Meghan Liese, vice president of product marketing, HashiCorp.
Meghan Liese speaks at HashiConf 2022.

HashiCorp officially embraces genAI for Terraform tests

HashiCorp Terraform added its first official support for generative AI this week, which will follow the general availability of a test framework for the HashiCorp Configuration Language (HCL) introduced in version 1.6 on Oct 4. That release also added beta support for the test-driven development of Terraform modules, similar to what developers already do for other formal programming languages.

Our move to BSL is really about the investment that allows us to put these types of innovations back into HashiCorp and towards a future that supports both the community and commercial offerings.
Meghan LieseVice president of product marketing, HashiCorp

Terraform users also now have beta access to Terraform tests created by generative AI, along with generally available generative AI-based error correction for HCL code within Visual Studio Code. Users could already point large language models such as GitHub Copilot at Terraform code in the past, but these updates will improve the accuracy of results, Liese said.
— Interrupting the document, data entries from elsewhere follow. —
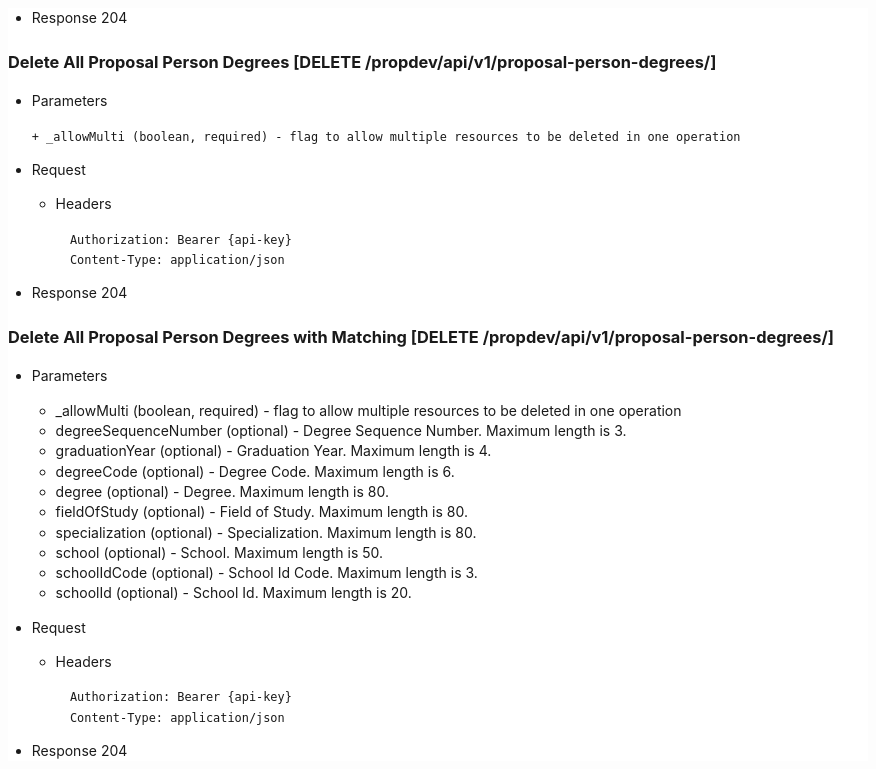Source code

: + Response 204

### Delete All Proposal Person Degrees [DELETE /propdev/api/v1/proposal-person-degrees/]

+ Parameters

      + _allowMulti (boolean, required) - flag to allow multiple resources to be deleted in one operation

+ Request

    + Headers

            Authorization: Bearer {api-key}
            Content-Type: application/json

+ Response 204

### Delete All Proposal Person Degrees with Matching [DELETE /propdev/api/v1/proposal-person-degrees/]

+ Parameters

    + _allowMulti (boolean, required) - flag to allow multiple resources to be deleted in one operation
    + degreeSequenceNumber (optional) - Degree Sequence Number. Maximum length is 3.
    + graduationYear (optional) - Graduation Year. Maximum length is 4.
    + degreeCode (optional) - Degree Code. Maximum length is 6.
    + degree (optional) - Degree. Maximum length is 80.
    + fieldOfStudy (optional) - Field of Study. Maximum length is 80.
    + specialization (optional) - Specialization. Maximum length is 80.
    + school (optional) - School. Maximum length is 50.
    + schoolIdCode (optional) - School Id Code. Maximum length is 3.
    + schoolId (optional) - School Id. Maximum length is 20.

      
+ Request

    + Headers

            Authorization: Bearer {api-key}
            Content-Type: application/json

+ Response 204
"The team has been working with code generation tools to validate code as it comes into the Terraform workflow, … because a lot of things that are generated may not be accurate," she said. "Sometimes it's not quite right."

Lazzurs already uses GitHub Copilot and said he is eager to try out similar features for Terraform.
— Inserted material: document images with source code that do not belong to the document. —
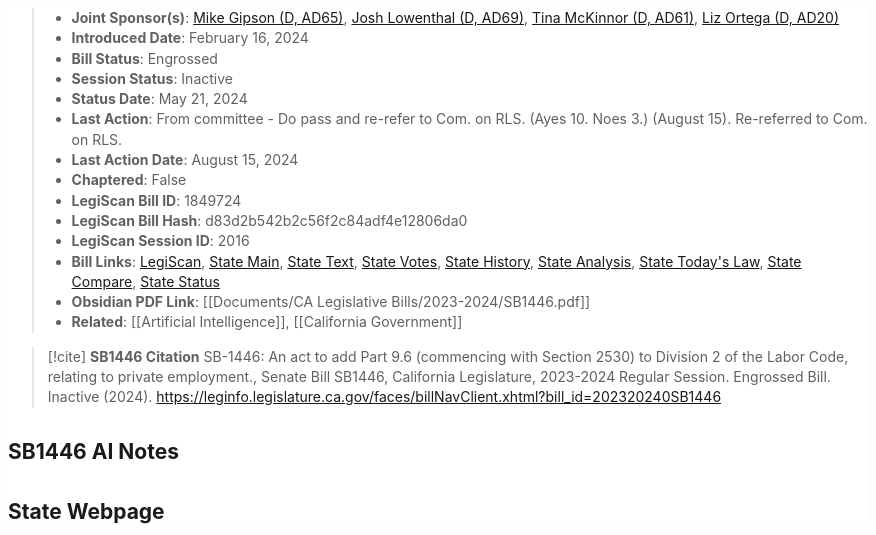 >- **Joint Sponsor(s)**: [Mike Gipson (D, AD65)](https://ballotpedia.org/Mike_Gipson), [Josh Lowenthal (D, AD69)](https://ballotpedia.org/Josh_Lowenthal), [Tina McKinnor (D, AD61)](https://ballotpedia.org/Tina_McKinnor), [Liz Ortega (D, AD20)](https://ballotpedia.org/Liz_Ortega)
>- **Introduced Date**: February 16, 2024
>- **Bill Status**: Engrossed
>- **Session Status**: Inactive
>- **Status Date**: May 21, 2024
>- **Last Action**: From committee - Do pass and re-refer to Com. on RLS. (Ayes 10. Noes 3.) (August 15). Re-referred to Com. on RLS.
>- **Last Action Date**: August 15, 2024
>- **Chaptered**: False
>- **LegiScan Bill ID**: 1849724
>- **LegiScan Bill Hash**: d83d2b542b2c56f2c84adf4e12806da0
>- **LegiScan Session ID**: 2016
>- **Bill Links**: [LegiScan](https://legiscan.com/CA/bill/SB1446/2023), [State Main](https://leginfo.legislature.ca.gov/faces/billNavClient.xhtml?bill_id=202320240SB1446), [State Text](https://leginfo.legislature.ca.gov/faces/billTextClient.xhtml?bill_id=202320240SB1446), [State Votes](https://leginfo.legislature.ca.gov/faces/billVotesClient.xhtml?bill_id=202320240SB1446), [State History](https://leginfo.legislature.ca.gov/faces/billHistoryClient.xhtml?bill_id=202320240SB1446), [State Analysis](https://leginfo.legislature.ca.gov/faces/billAnalysisClient.xhtml?bill_id=202320240SB1446), [State Today's Law](https://leginfo.legislature.ca.gov/faces/billCompareClient.xhtml?bill_id=202320240SB1446&showamends=false), [State Compare](https://leginfo.legislature.ca.gov/faces/billVersionsCompareClient.xhtml?bill_id=202320240SB1446), [State Status](https://leginfo.legislature.ca.gov/faces/billStatusClient.xhtml?bill_id=202320240SB1446)
>- **Obsidian PDF Link**: [[Documents/CA Legislative Bills/2023-2024/SB1446.pdf]]
>- **Related**: [[Artificial Intelligence]], [[California Government]]

>[!cite] **SB1446 Citation**
> SB-1446: An act to add Part 9.6 (commencing with Section 2530) to Division 2 of the Labor Code, relating to private employment., Senate Bill SB1446, California Legislature, 2023-2024 Regular Session. Engrossed Bill. Inactive (2024). https://leginfo.legislature.ca.gov/faces/billNavClient.xhtml?bill_id=202320240SB1446


## SB1446 AI Notes



## State Webpage

<iframe src="https://leginfo.legislature.ca.gov/faces/billNavClient.xhtml?bill_id=202320240SB1446" allow="fullscreen" allowfullscreen="" style="height: 100%;width:100%;aspect-ratio: 16/ 10;"</iframe>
"Personally, when I've been writing Terraform code since we turned on GitHub Copilot, it's definitely increased my speed during the day," he said. "It's definitely made my life easier."

One analyst called HashiCorp's choice to focus on tests first "a lowkey foray into genAI."

"One might think they would leap into a full on Terraform Copilot, but instead they went to using genAI for generating Terraform module tests [first]," said Katie Norton, an analyst at IDC. Still, "our data suggests this will be desired and valuable for developers."

IDC's "April 2023 Generative AI Adoption and Attitudes" survey of U.S. developers found that software quality and testing was the application development process that had the most potential to benefit from generative AI tools. Out of 200 respondents, 22.5% said software quality and testing will benefit most, followed by 19.5% that chose security testing and vulnerability management.